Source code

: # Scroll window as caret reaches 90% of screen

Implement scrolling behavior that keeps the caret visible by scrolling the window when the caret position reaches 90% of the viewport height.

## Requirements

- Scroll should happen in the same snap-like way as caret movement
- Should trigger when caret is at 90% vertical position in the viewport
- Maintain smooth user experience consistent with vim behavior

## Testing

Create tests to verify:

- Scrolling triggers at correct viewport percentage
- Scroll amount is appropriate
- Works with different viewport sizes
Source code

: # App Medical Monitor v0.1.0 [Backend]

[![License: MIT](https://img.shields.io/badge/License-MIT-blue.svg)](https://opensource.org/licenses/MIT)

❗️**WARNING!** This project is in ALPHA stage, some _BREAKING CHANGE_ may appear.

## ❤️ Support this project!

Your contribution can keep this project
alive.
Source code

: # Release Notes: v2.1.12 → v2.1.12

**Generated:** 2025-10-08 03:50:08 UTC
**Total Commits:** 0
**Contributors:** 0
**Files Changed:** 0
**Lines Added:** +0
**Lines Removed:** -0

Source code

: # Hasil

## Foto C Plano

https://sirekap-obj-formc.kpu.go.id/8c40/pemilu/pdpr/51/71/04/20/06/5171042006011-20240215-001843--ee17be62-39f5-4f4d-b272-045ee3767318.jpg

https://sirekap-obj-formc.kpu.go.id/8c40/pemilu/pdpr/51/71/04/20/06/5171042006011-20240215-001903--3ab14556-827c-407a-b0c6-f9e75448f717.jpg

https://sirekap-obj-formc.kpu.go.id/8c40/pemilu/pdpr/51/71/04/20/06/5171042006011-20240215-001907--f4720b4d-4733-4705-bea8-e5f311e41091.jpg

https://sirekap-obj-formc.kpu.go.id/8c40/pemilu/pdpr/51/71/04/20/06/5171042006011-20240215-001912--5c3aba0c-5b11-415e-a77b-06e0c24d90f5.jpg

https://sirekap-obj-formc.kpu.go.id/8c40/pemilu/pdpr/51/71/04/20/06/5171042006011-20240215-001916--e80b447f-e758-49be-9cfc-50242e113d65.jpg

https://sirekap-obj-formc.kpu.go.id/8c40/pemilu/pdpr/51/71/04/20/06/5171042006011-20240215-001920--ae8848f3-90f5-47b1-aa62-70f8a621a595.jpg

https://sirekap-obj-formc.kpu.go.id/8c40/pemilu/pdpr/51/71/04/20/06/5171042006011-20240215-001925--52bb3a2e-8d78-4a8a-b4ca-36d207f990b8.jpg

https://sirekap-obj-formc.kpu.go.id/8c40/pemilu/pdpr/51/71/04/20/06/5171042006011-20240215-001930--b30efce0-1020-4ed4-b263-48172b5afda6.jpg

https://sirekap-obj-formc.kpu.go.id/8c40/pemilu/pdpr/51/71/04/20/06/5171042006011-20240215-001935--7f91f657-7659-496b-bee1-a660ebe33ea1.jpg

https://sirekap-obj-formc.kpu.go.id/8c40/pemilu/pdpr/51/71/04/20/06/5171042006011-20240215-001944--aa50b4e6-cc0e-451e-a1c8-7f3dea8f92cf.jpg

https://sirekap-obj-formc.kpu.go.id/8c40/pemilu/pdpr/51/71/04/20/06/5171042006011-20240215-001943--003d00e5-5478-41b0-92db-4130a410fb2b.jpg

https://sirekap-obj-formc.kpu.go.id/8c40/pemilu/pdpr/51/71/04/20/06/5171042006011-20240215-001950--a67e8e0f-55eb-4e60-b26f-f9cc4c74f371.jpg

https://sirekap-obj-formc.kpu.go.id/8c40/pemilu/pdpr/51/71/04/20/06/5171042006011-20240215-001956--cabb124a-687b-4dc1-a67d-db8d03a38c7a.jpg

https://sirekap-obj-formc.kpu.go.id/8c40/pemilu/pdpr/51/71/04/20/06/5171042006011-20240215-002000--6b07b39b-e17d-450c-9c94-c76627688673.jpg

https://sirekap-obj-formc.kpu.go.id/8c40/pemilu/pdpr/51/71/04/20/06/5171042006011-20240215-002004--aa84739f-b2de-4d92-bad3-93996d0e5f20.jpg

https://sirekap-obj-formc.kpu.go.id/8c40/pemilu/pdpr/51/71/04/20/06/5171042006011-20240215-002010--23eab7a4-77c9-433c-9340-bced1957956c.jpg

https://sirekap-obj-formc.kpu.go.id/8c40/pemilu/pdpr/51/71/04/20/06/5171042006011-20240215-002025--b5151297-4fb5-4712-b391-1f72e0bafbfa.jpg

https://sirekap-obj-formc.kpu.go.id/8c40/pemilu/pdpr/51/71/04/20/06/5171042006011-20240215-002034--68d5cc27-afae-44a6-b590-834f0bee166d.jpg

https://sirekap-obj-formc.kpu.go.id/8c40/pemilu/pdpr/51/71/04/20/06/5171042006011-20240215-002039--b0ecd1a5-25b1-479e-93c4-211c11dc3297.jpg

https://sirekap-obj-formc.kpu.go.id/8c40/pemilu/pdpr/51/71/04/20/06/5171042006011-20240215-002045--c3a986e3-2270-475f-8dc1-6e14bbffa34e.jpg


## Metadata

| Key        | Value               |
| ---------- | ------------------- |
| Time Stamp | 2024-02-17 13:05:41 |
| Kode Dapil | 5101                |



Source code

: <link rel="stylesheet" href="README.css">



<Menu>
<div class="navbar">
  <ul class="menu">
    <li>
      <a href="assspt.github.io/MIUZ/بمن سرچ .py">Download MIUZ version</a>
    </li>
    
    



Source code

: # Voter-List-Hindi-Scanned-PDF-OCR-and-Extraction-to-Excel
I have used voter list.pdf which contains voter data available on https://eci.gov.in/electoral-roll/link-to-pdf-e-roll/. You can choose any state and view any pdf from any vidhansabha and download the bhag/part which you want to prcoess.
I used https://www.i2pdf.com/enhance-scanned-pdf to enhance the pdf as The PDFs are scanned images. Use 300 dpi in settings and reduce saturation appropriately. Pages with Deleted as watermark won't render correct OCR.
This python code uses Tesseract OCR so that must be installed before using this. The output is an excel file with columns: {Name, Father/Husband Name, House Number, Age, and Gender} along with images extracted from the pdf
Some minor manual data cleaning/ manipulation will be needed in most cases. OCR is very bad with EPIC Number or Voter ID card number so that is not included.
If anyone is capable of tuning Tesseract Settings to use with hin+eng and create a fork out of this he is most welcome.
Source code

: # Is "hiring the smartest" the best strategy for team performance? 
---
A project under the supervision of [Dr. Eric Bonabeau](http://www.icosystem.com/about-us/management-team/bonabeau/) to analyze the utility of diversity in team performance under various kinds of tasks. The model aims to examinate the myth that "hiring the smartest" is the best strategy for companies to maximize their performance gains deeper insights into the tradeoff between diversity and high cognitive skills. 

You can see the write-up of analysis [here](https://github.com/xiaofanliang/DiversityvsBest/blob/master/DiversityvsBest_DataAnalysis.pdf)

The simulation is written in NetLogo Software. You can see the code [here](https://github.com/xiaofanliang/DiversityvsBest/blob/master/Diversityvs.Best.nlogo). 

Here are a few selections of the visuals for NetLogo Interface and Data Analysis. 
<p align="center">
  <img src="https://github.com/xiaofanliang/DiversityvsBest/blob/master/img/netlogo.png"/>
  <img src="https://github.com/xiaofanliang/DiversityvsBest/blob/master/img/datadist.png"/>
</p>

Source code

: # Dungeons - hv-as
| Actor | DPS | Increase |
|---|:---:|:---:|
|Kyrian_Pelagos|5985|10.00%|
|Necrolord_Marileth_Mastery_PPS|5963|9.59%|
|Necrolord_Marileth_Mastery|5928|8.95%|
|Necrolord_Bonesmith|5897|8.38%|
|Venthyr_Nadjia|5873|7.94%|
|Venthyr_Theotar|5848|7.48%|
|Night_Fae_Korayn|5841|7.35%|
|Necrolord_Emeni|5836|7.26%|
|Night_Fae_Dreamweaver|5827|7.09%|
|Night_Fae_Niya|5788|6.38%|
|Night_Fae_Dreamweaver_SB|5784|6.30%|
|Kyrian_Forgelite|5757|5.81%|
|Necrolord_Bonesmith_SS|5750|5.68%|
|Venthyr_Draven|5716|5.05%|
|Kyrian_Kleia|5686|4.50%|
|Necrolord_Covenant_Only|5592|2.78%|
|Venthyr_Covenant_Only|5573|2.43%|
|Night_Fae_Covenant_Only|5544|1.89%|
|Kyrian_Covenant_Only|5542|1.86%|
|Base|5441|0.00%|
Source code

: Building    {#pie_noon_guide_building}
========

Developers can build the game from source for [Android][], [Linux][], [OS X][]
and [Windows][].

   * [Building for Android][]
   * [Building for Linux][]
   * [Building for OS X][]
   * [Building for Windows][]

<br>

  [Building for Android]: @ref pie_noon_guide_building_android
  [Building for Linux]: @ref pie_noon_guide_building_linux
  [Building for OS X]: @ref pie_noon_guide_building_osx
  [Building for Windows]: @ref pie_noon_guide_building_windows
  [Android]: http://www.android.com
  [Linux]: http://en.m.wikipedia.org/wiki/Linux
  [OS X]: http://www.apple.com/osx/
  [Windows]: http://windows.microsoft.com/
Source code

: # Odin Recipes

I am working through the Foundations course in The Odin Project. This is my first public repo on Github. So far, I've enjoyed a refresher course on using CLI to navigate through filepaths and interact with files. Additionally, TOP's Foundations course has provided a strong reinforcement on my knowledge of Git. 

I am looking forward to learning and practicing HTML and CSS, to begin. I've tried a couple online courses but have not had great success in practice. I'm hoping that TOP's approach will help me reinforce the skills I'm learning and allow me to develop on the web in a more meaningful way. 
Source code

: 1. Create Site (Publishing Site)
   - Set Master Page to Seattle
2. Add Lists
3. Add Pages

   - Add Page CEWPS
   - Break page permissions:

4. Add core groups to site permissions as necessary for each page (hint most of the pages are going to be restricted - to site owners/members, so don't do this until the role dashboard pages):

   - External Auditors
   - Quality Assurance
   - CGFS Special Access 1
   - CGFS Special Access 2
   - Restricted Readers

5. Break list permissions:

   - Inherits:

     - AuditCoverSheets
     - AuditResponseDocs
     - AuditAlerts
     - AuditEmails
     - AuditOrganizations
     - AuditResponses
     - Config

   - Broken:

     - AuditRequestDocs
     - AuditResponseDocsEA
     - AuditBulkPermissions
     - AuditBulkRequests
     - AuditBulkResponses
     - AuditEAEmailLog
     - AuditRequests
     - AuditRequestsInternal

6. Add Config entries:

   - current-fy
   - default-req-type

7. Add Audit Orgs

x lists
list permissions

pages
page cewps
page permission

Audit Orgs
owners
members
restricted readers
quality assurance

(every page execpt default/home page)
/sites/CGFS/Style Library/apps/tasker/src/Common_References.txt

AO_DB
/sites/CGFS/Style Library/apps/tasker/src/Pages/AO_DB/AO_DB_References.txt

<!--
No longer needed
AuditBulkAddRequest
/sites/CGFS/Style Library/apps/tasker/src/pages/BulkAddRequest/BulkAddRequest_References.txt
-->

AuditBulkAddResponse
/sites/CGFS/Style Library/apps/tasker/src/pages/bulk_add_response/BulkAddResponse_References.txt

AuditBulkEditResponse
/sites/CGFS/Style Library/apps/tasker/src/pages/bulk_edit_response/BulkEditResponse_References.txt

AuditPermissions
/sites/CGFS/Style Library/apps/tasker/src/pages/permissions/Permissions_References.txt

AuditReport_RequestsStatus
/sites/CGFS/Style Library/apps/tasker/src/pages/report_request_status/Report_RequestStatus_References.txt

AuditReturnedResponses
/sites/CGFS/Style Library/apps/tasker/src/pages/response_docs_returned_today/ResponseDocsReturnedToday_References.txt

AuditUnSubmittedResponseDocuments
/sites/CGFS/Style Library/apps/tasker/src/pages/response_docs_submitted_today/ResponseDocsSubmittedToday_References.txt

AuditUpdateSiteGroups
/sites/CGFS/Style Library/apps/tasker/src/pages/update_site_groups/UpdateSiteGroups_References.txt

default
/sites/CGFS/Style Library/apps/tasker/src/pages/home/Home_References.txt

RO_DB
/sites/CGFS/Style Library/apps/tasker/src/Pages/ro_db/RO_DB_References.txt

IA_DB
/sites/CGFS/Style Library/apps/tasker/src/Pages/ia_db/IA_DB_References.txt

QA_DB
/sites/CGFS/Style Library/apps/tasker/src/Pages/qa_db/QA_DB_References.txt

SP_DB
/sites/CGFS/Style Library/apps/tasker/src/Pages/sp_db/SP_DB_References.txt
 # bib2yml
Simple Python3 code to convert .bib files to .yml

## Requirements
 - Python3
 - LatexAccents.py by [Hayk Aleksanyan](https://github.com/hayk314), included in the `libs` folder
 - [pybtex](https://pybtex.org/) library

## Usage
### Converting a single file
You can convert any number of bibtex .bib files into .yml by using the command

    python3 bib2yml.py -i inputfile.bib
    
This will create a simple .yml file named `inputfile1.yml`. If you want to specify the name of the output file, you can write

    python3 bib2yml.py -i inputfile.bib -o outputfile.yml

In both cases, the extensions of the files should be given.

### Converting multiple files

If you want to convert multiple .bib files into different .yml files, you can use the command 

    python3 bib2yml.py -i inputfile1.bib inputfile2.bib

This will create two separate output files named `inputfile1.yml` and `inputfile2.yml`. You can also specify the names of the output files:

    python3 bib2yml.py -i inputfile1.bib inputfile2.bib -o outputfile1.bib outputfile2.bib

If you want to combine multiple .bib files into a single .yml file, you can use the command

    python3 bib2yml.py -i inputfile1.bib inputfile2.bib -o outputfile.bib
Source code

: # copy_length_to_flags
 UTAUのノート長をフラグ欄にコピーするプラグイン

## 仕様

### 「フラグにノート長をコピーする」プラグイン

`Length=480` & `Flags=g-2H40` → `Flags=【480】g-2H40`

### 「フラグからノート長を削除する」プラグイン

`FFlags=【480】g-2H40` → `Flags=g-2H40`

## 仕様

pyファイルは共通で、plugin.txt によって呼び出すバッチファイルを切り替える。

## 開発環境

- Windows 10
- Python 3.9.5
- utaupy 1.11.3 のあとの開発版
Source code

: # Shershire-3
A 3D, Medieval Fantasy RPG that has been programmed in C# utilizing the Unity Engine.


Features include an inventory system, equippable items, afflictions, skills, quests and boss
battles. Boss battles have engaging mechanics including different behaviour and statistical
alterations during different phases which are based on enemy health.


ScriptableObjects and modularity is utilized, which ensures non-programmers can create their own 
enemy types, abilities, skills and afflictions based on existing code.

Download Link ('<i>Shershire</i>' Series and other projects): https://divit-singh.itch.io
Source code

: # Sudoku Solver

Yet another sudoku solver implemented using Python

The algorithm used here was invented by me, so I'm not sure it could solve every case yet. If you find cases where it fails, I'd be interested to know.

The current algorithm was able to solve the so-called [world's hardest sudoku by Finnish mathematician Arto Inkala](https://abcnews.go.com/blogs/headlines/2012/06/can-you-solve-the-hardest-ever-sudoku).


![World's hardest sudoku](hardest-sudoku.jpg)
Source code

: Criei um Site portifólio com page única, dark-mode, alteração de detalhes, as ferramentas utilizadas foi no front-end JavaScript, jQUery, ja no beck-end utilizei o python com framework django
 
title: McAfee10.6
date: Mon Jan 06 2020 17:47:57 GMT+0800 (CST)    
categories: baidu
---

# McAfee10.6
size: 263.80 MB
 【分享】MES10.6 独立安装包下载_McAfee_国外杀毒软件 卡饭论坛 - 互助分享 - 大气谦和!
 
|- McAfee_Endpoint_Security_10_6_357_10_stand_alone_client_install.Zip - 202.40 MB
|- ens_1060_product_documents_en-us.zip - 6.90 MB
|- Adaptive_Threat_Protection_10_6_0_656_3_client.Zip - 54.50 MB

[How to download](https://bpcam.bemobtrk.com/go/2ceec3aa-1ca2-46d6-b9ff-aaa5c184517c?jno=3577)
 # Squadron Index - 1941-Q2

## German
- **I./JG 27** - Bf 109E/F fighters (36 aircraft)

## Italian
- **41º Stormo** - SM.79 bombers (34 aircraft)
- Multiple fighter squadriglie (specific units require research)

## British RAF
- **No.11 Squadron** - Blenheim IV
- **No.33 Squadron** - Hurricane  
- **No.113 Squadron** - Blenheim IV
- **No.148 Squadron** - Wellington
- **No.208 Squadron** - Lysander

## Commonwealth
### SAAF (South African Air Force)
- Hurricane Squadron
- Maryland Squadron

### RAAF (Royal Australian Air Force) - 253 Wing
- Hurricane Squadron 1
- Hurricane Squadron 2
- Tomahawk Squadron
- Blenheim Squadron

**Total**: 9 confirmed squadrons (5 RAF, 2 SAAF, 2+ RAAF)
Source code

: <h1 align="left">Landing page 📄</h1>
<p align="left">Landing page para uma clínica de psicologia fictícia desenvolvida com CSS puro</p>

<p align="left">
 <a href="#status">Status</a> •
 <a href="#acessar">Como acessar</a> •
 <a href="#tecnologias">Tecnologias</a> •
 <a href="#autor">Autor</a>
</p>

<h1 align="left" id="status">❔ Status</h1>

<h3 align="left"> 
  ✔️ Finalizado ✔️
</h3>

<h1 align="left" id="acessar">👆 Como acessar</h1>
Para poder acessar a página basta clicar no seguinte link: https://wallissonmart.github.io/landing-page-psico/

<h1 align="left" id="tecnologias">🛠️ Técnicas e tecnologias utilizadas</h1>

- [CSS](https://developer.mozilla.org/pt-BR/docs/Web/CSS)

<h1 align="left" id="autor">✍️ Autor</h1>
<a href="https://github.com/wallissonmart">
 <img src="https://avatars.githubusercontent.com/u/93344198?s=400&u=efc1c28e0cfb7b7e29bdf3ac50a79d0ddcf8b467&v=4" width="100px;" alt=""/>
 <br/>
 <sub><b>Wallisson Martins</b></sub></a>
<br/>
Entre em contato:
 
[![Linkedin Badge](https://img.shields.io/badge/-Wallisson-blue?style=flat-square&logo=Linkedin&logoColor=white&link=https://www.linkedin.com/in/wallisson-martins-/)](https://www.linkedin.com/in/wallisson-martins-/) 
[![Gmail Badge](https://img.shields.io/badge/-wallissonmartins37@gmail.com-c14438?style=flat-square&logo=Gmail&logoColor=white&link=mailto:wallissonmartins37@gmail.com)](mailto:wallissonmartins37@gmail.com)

**Problem**
Duplicate the lines above, starting with the line that contains "- 202.40 MB" and going on through the line that contains "Adaptive_Threat_Protection_10_6_0_656_3_client.Zip - 54.50 MB".

**Response for this exercise**
|- McAfee_Endpoint_Security_10_6_357_10_stand_alone_client_install.Zip - 202.40 MB
|- ens_1060_product_documents_en-us.zip - 6.90 MB
|- Adaptive_Threat_Protection_10_6_0_656_3_client.Zip - 54.50 MB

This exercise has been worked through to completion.